Why is it bad to ask about the actual experience someone had with something that I will be hiring them for? That makes no sense to me.


I'd say that the topic of "node.js" skill covers such a wide range of skills, experience and scenarios, that you'd need to be an expert already to judge how little you know. Someone who'd applied it to a single domain successfully can reasonably feel like they've got a good handle on it.

Your question is essentially a proxy for server-side architectures and applications, not nodejs itself. It invites misrepresentation.


I'm still not grasping how the question "what have you actually built with node?" is "a proxy for server-side architectures and applications, not nodejs itself." and "invites misrepresentation."

I feel like you guys think I asked them to rate themselves 1-5 on the subject. I did not, I got their resume, where they themselves rated them on the subject. With my question I was just checking whether that self-assessment was correct. I don't see how that is a bad question... Should I just believe their resume? Should I give them some programming assignments? Should I ask them to write a complex algo on a white board? I feel like just asking is a good way, personally, but maybe I'm wrong.


Maybe it’s like this: Given that I have no experience with Go, I’d still rate myself at least 3 when someone asks me how well I’d be able to work with it because the job they’re asking it for is ‘back-end development’.

Of course this falls apart the moment they ask me any Go question during the interview, but not when I’m actually asked to build a web application in it after being hired.

(the one time this happened people thought I’d been working with the new language for years, but no, it’s just a whole lot of transferrable skills)

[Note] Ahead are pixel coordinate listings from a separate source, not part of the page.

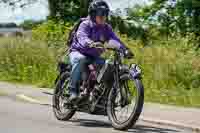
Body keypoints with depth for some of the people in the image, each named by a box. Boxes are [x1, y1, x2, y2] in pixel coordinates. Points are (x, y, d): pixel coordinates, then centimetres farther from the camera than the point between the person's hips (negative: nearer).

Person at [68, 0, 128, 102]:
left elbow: (114, 39, -13)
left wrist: (124, 49, -33)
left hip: (93, 56, 5)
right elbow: (82, 37, -35)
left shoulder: (106, 28, 0)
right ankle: (73, 90, -35)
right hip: (78, 52, -5)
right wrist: (91, 43, -57)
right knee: (80, 59, -38)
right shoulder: (85, 25, -16)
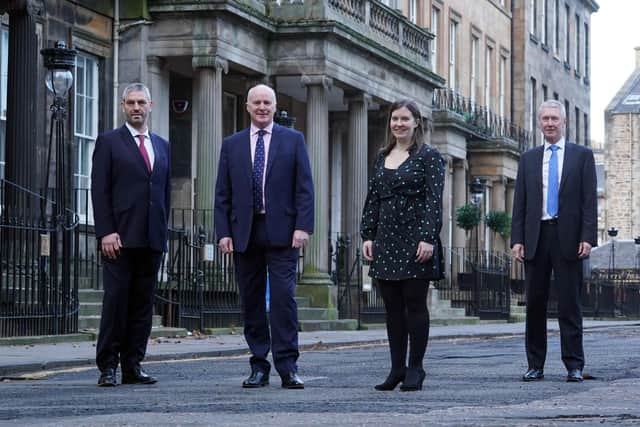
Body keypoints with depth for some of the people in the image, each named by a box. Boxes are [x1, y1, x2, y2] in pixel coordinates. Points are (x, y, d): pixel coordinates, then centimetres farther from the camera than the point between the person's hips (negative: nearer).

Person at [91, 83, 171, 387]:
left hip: (151, 238, 5)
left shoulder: (162, 146, 18)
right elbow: (100, 191, -3)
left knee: (143, 303, 4)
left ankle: (133, 365, 8)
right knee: (116, 299, -7)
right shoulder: (109, 142, 3)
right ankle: (108, 367, -2)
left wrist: (162, 230, 11)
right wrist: (106, 232, -12)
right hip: (120, 237, -5)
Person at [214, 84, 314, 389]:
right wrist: (223, 232, -1)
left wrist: (303, 227, -8)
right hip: (244, 233, 2)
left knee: (283, 298, -9)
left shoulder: (293, 140, 8)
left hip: (281, 231, -2)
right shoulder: (231, 145, 12)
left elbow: (304, 188, 2)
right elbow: (223, 194, 9)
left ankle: (287, 367, -8)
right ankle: (259, 367, 10)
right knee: (251, 302, 5)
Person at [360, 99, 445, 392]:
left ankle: (415, 368, 4)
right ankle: (397, 368, 12)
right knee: (392, 306, 7)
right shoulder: (382, 158, 14)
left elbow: (434, 200, -9)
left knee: (415, 303, -1)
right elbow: (372, 199, 14)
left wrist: (429, 238, -17)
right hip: (386, 240, 5)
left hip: (415, 239, -5)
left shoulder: (428, 156, -2)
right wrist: (367, 235, 6)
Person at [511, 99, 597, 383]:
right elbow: (519, 203, 10)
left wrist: (587, 237, -10)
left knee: (569, 304, -2)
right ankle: (535, 365, 9)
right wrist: (517, 240, 0)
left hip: (568, 238, -3)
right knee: (535, 303, 4)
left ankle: (574, 366, 1)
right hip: (536, 237, 3)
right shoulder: (529, 159, 14)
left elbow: (590, 200, 1)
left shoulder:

The self-rating is useful because it gives you a measure of their perceived proficiency in skills relative to each other. You still have to ask a question like you did, but now that you know that "3/5 stars in Node" means advanced beginner level, you have a good idea what to expect when they rate their SQL skills 5/5 or their CSS 2/5.


Sorry: I misunderstood slightly, thinking it was something you put to them. In our tech interviewing I ignore self-assessed ratings, finding them useless for the reason you do, but I don't hold it against them if they're inaccurate just for the reasons I outlined.


Asking them about their actual experience is a fantastic question. Sounds like you got a good picture of their prior experience doing so.

Asking them to self rate themselves is useless however, as their answer showed.


They said the applicant had rated themselves on the resume. They weren't asked to rate themselves in the interview.

That's how I interpreted the comment and I'm pretty confident that's correct.


I ask candidates to rate themselves so I know where to go with the first few questions.

I ask for a 0 (never heard of it) to 10 (you made the thing or wrote a book on it) ranking and most people that have worked a couple years answer no higher than 5 or 6 but recent grads will say 8-9.

Pure anecdata but supports other comments about not knowing what you don’t know until you’ve been around different subjects for a bit.

Example: frontend design is self rated to a 6 but the person can not articulate the difference between raster and vector graphics (or doesn’t know what an SVG is or when to use one or not use one and vice versa).